_Your objective_
Begin at the line containing "es un producto que utiliza l" and end at the final line of the entries. Please reproduce those lines exactly.

_Given data_

==========

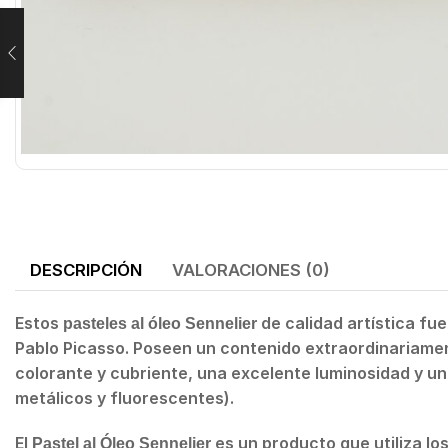
DESCRIPCIÓN
VALORACIONES (0)
Estos
de calidad artística fu
pasteles al óleo
Sennelier
Pablo Picasso. Poseen un contenido extraordinariament
colorante y cubriente, una excelente luminosidad y un 
metálicos y fluorescentes).
El
es un producto que utiliza l
Pastel al Óleo Sennelier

==========

_Exercise solution_
es un producto que utiliza l
Pastel al Óleo Sennelier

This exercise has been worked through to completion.